What has just happened here? This couple was “digging up bones.” They were “exhuming things that’s better left alone.” The fact that the children were late for school two weeks ago didn’t have anything to do with the dirty cereal bowl being left on the table. And the fact that Buster the dog shed hair all over the new carpet in the late sixties didn’t make Aunt Bessie stay an extra two weeks in ‘78. No, the couple just started “digging up bones.” We all do it. We shouldn’t, but we do.

Or, how about this. A child comes home from school with his report card and Mom says, “How could you have made a “C” in math. Both your sisters made “A’s” when they were in Miss Matthew’s class. If you don’t start working harder, you’ll make another “D” like you did in the second grade. I told your father then you shouldn’t be playing t-ball, but he wouldn’t listen.” The child replies, “But Mom, that was 8 years ago." To which Mom says, “It’s the same thing starting all over. You are just not taking any responsibility anymore. Monday, I asked you to stop at the store on your way home and pick up a loaf of bread and you forgot. Now this report card.

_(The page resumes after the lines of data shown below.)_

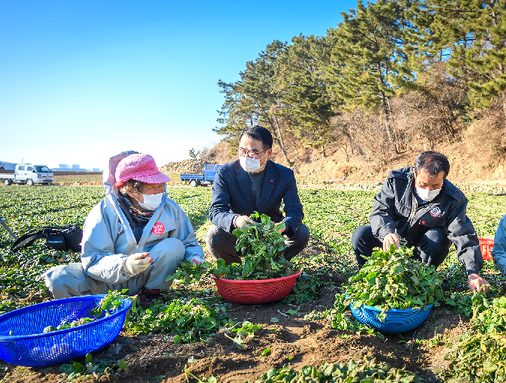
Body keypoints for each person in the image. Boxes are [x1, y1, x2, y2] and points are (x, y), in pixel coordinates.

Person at [43, 152, 204, 303]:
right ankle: (94, 308)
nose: (160, 191)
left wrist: (195, 259)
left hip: (147, 277)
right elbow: (93, 259)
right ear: (131, 189)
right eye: (152, 187)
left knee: (173, 246)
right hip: (107, 280)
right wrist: (125, 265)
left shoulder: (171, 209)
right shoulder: (104, 211)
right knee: (59, 278)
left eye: (161, 185)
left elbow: (188, 243)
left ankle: (150, 295)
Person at [351, 151, 490, 293]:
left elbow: (463, 235)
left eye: (435, 186)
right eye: (423, 185)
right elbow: (381, 210)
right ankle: (372, 280)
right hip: (394, 243)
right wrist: (386, 233)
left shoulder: (453, 199)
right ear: (415, 173)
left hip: (423, 251)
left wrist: (473, 272)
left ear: (444, 179)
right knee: (361, 235)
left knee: (437, 238)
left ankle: (417, 281)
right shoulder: (397, 181)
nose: (428, 191)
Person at [206, 125, 309, 264]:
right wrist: (236, 220)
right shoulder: (225, 172)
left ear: (268, 153)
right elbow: (216, 211)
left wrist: (282, 226)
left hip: (271, 233)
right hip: (239, 234)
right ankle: (236, 268)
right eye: (242, 151)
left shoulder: (284, 174)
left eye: (254, 153)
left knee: (301, 232)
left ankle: (274, 263)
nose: (247, 157)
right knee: (214, 236)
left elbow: (295, 211)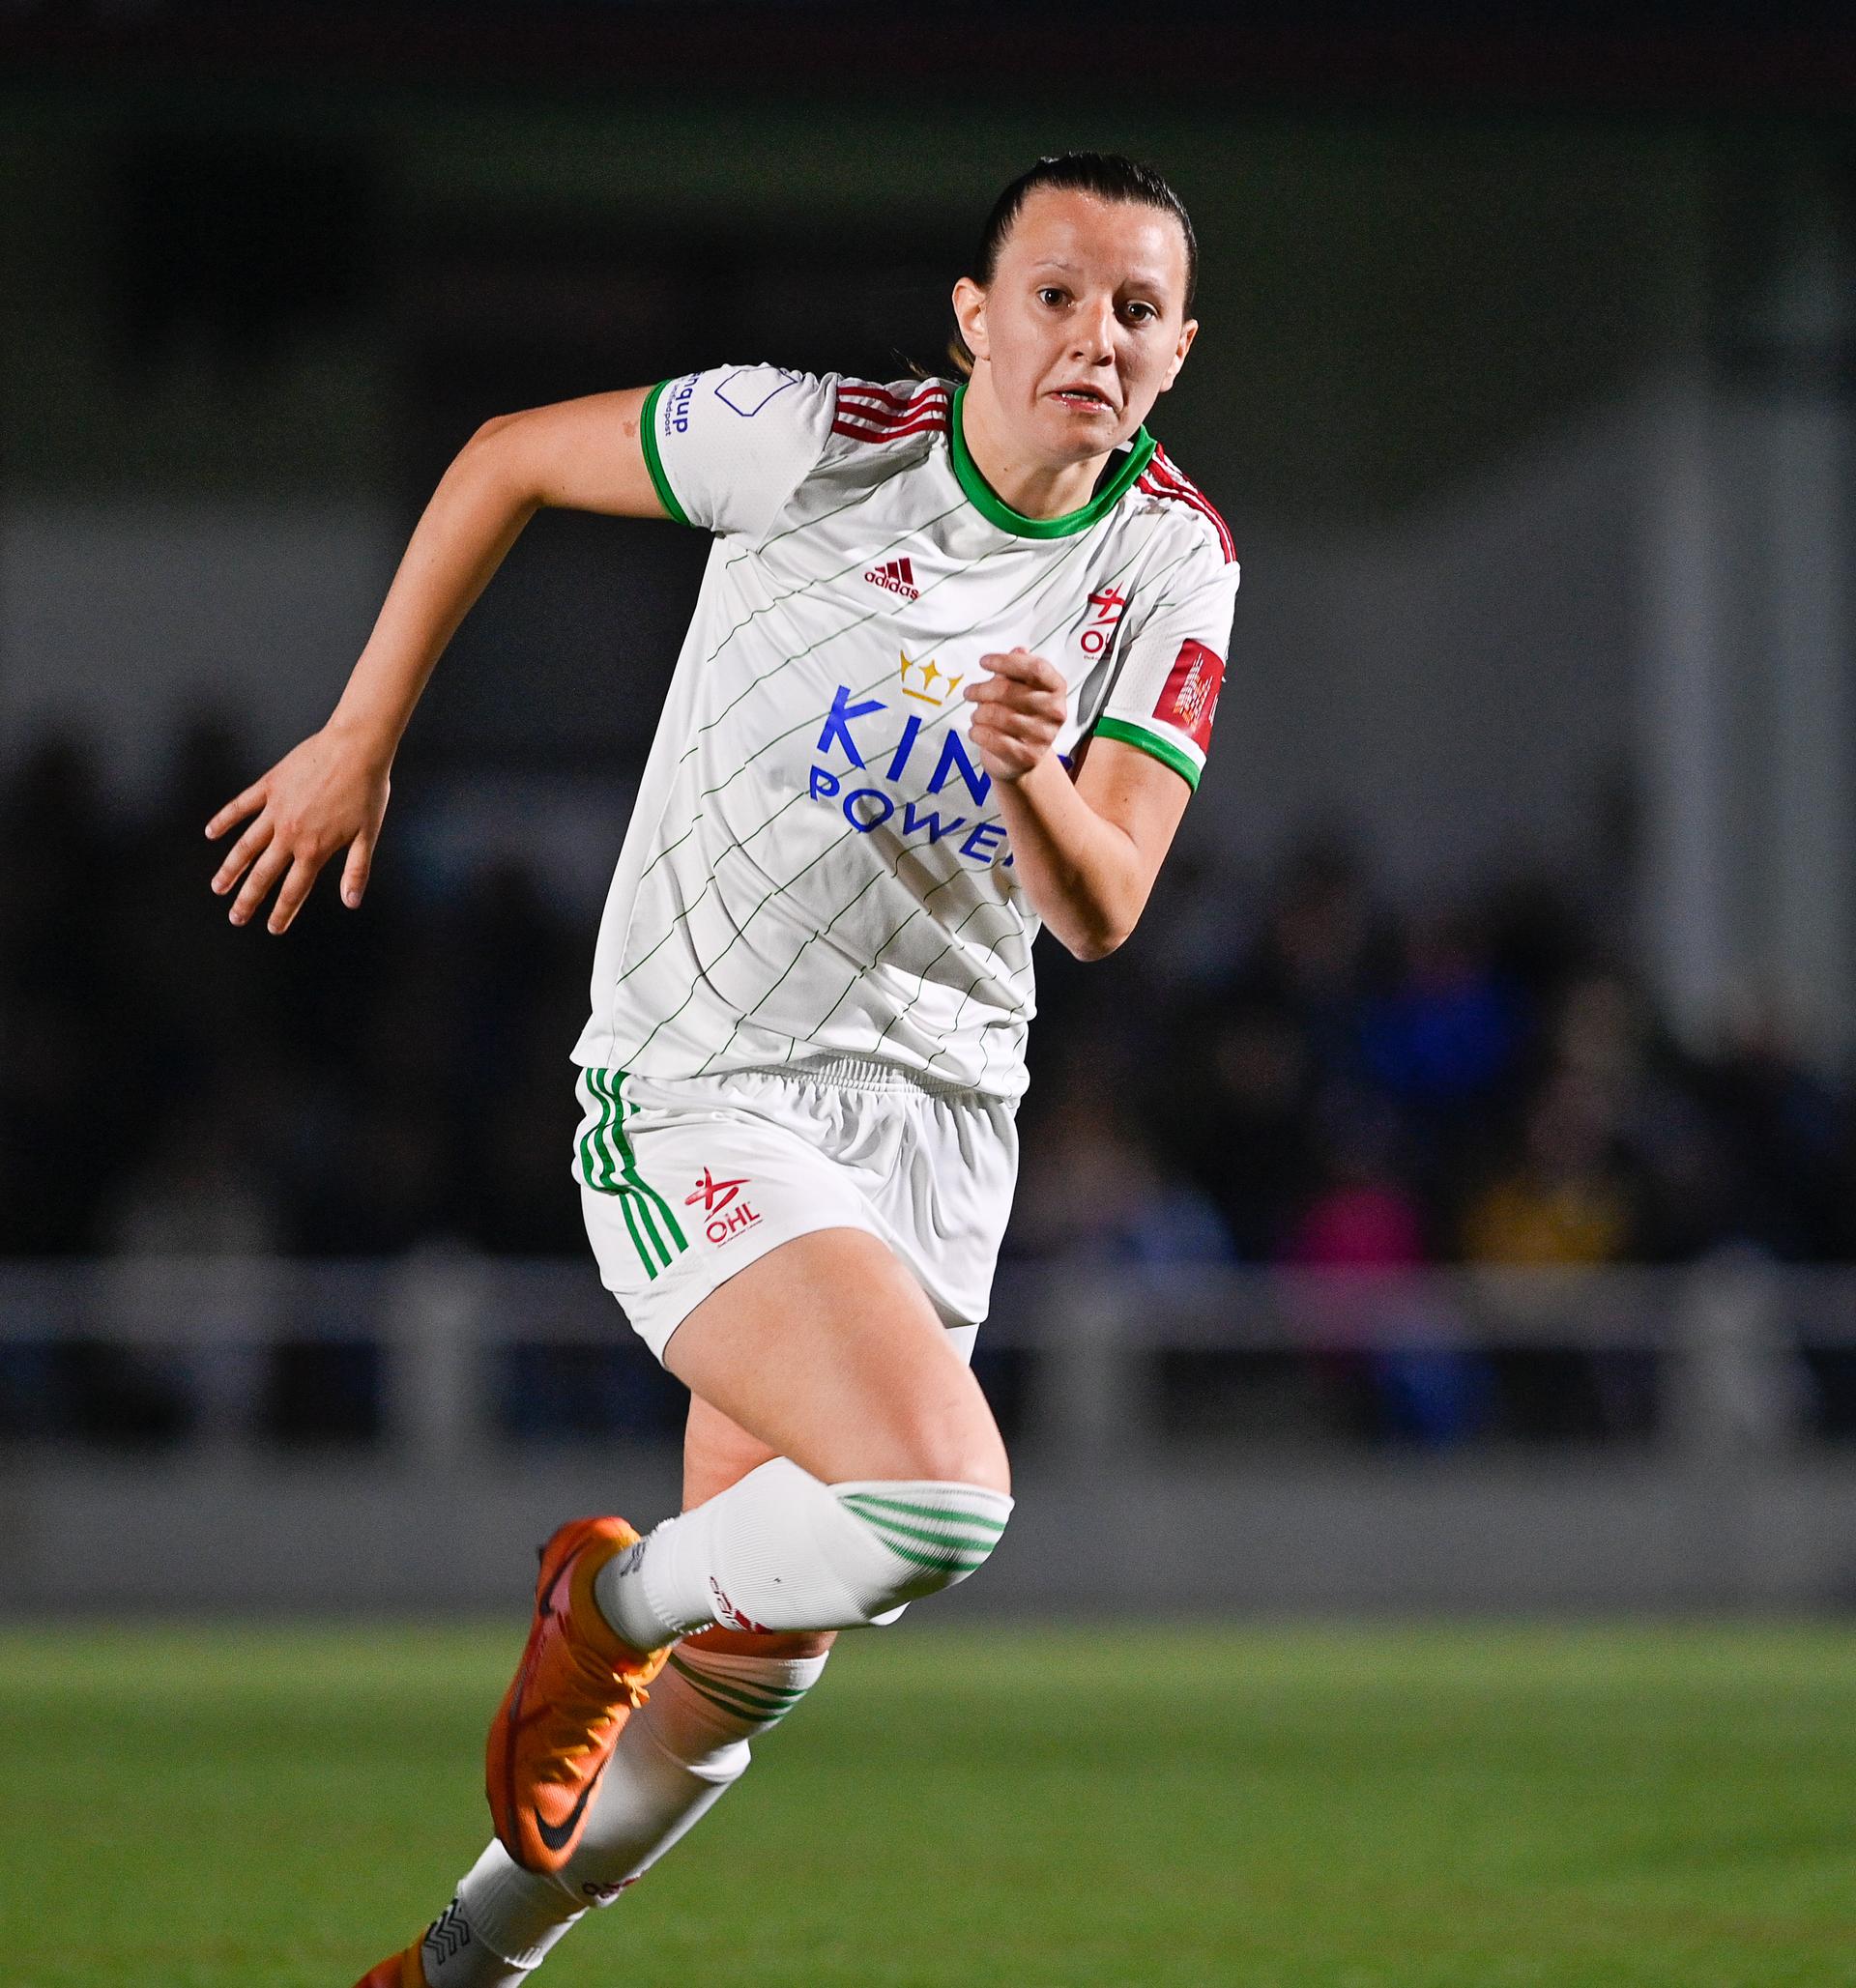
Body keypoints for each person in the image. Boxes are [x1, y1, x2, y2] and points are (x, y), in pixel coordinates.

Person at [207, 151, 1238, 1988]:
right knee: (942, 1500)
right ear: (976, 315)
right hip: (708, 1078)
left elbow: (1105, 910)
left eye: (1137, 310)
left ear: (1178, 351)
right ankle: (600, 1598)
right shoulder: (819, 441)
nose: (1096, 337)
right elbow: (506, 452)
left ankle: (454, 1966)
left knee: (754, 1671)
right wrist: (364, 733)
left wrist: (1031, 777)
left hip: (935, 1122)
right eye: (1060, 295)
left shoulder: (1173, 561)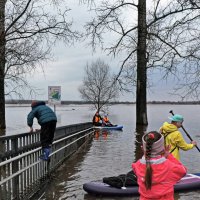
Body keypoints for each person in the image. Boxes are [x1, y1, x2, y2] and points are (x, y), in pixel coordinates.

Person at [132, 131, 187, 200]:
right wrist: (168, 156)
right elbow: (183, 171)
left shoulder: (137, 165)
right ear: (162, 148)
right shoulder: (169, 166)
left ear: (143, 148)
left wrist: (146, 153)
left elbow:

When your father gets home, I think we better discuss taking you out of that band you’re in — if you can’t do any better than this.” What has Mom done? That’s right. Mom’s digging up bones.

I’m reminded of a story I read about a young boy who had grown up in a rural setting a hundred years ago. Most of the year this young boy had drifted carelessly along, not putting much effort in his school work. But in midwinter some kind words from his teacher roused him to take a new start and he became a different boy and begin making up for past faults in his work. At the final examination he passed with a high grade to the great joy and pride of his mother and father.

At year end the parents were present for the graduation ceremony to the next grade. But the copy-books used during the year were all laid out on a table for the visitors to look at; and the boy remembered that his copy-book, well done in its latter pages, had been a dreary mass of blots and bad work before. He watched his mother as she began looking over those books and his heart was sick at the disappointment she was about to feel when she saw the poor work he had done in the past. But to the boy’s great surprise, she seemed quite pleased with what she saw and called his father to look with her. Afterward the young boy rushed over to the table and found that his teacher had thoughtfully and thoroughly torn out all those bad, blotted pages and made his copybooks begin from the point where he had started to do better.

How many times have we said — or if we haven’t actually said it, we’ve thought it — “Well I can forgive him, but I sure can’t forget what he’s done.” And what do most of us do? That’s right! We start “digging up bones.” We start “exhuming things that’s better left alone.” The person who we feel has wronged us isn’t present to hear our “digging”, but we, like the man in Randy’s Travis’ song, will sit alone at home or in some bar “digging up bones.”

On the other hand, there's AGAPE LOVE — a form of love which is both unconditional and volitional. That is, it is non-discriminating with no preconditions and is something that one CHOOSES to do. This type of humanitarian kindness is what we should, ideally, strive to show to all of our fellow men and women all of the time — regardless of what they have, or have not done to us ... for us ... with us ... or without us — rather than “digging up bones” when someone falls short of PERFECTION.